### Task goal:
Your output should contain every record, unchanged.

....

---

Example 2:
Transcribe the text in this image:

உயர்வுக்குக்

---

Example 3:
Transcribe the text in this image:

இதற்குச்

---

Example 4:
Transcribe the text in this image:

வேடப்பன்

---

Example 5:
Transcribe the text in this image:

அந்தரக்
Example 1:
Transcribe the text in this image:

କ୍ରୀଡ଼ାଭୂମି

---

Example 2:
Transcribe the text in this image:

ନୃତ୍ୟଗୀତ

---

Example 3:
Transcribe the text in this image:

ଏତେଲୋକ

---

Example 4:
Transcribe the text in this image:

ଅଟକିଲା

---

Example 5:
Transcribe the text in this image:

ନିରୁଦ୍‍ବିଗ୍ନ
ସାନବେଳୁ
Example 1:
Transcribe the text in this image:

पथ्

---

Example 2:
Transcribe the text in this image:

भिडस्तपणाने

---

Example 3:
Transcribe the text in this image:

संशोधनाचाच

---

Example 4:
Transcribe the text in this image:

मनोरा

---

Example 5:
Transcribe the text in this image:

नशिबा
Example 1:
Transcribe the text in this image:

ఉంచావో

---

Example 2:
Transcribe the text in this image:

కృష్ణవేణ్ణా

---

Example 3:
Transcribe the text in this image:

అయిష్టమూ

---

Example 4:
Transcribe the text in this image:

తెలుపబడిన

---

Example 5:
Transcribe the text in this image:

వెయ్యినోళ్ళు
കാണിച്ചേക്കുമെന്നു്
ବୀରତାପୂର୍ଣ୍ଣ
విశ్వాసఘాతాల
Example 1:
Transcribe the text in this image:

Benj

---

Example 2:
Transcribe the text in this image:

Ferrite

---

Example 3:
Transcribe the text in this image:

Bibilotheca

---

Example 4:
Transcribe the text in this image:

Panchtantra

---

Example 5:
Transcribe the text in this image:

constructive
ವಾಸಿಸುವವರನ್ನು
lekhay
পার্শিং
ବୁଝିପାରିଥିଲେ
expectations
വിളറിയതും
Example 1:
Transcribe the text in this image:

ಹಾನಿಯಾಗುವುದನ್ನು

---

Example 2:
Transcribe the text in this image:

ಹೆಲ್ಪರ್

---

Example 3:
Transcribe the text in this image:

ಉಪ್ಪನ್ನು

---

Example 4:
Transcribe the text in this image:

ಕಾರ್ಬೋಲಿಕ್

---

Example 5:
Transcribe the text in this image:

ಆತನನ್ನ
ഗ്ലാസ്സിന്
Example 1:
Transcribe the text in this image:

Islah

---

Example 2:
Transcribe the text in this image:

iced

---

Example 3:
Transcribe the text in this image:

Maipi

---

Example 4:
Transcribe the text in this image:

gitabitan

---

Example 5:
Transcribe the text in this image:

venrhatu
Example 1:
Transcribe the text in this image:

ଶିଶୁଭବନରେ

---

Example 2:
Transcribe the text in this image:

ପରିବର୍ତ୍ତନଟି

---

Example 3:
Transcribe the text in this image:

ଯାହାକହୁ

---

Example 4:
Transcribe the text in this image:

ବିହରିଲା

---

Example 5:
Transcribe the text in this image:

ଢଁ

....

### Result for this exercise:
---

Example 2:
Transcribe the text in this image:

உயர்வுக்குக்

---

Example 3:
Transcribe the text in this image:

இதற்குச்

---

Example 4:
Transcribe the text in this image:

வேடப்பன்

---

Example 5:
Transcribe the text in this image:

அந்தரக்
Example 1:
Transcribe the text in this image:

କ୍ରୀଡ଼ାଭୂମି

---

Example 2:
Transcribe the text in this image:

ନୃତ୍ୟଗୀତ

---

Example 3:
Transcribe the text in this image:

ଏତେଲୋକ

---

Example 4:
Transcribe the text in this image:

ଅଟକିଲା

---

Example 5:
Transcribe the text in this image:

ନିରୁଦ୍‍ବିଗ୍ନ
ସାନବେଳୁ
Example 1:
Transcribe the text in this image:

पथ्

---

Example 2:
Transcribe the text in this image:

भिडस्तपणाने

---

Example 3:
Transcribe the text in this image:

संशोधनाचाच

---

Example 4:
Transcribe the text in this image:

मनोरा

---

Example 5:
Transcribe the text in this image:

नशिबा
Example 1:
Transcribe the text in this image:

ఉంచావో

---

Example 2:
Transcribe the text in this image:

కృష్ణవేణ్ణా

---

Example 3:
Transcribe the text in this image:

అయిష్టమూ

---

Example 4:
Transcribe the text in this image:

తెలుపబడిన

---

Example 5:
Transcribe the text in this image:

వెయ్యినోళ్ళు
കാണിച്ചേക്കുമെന്നു്
ବୀରତାପୂର୍ଣ୍ଣ
విశ్వాసఘాతాల
Example 1:
Transcribe the text in this image:

Benj

---

Example 2:
Transcribe the text in this image:

Ferrite

---

Example 3:
Transcribe the text in this image:

Bibilotheca

---

Example 4:
Transcribe the text in this image:

Panchtantra

---

Example 5:
Transcribe the text in this image:

constructive
ವಾಸಿಸುವವರನ್ನು
lekhay
পার্শিং
ବୁଝିପାରିଥିଲେ
expectations
വിളറിയതും
Example 1:
Transcribe the text in this image:

ಹಾನಿಯಾಗುವುದನ್ನು

---

Example 2:
Transcribe the text in this image:

ಹೆಲ್ಪರ್

---

Example 3:
Transcribe the text in this image:

ಉಪ್ಪನ್ನು

---

Example 4:
Transcribe the text in this image:

ಕಾರ್ಬೋಲಿಕ್

---

Example 5:
Transcribe the text in this image:

ಆತನನ್ನ
ഗ്ലാസ്സിന്
Example 1:
Transcribe the text in this image:

Islah

---

Example 2:
Transcribe the text in this image:

iced

---

Example 3:
Transcribe the text in this image:

Maipi

---

Example 4:
Transcribe the text in this image:

gitabitan

---

Example 5:
Transcribe the text in this image:

venrhatu
Example 1:
Transcribe the text in this image:

ଶିଶୁଭବନରେ

---

Example 2:
Transcribe the text in this image:

ପରିବର୍ତ୍ତନଟି

---

Example 3:
Transcribe the text in this image:

ଯାହାକହୁ

---

Example 4:
Transcribe the text in this image:

ବିହରିଲା

---

Example 5:
Transcribe the text in this image:

ଢଁ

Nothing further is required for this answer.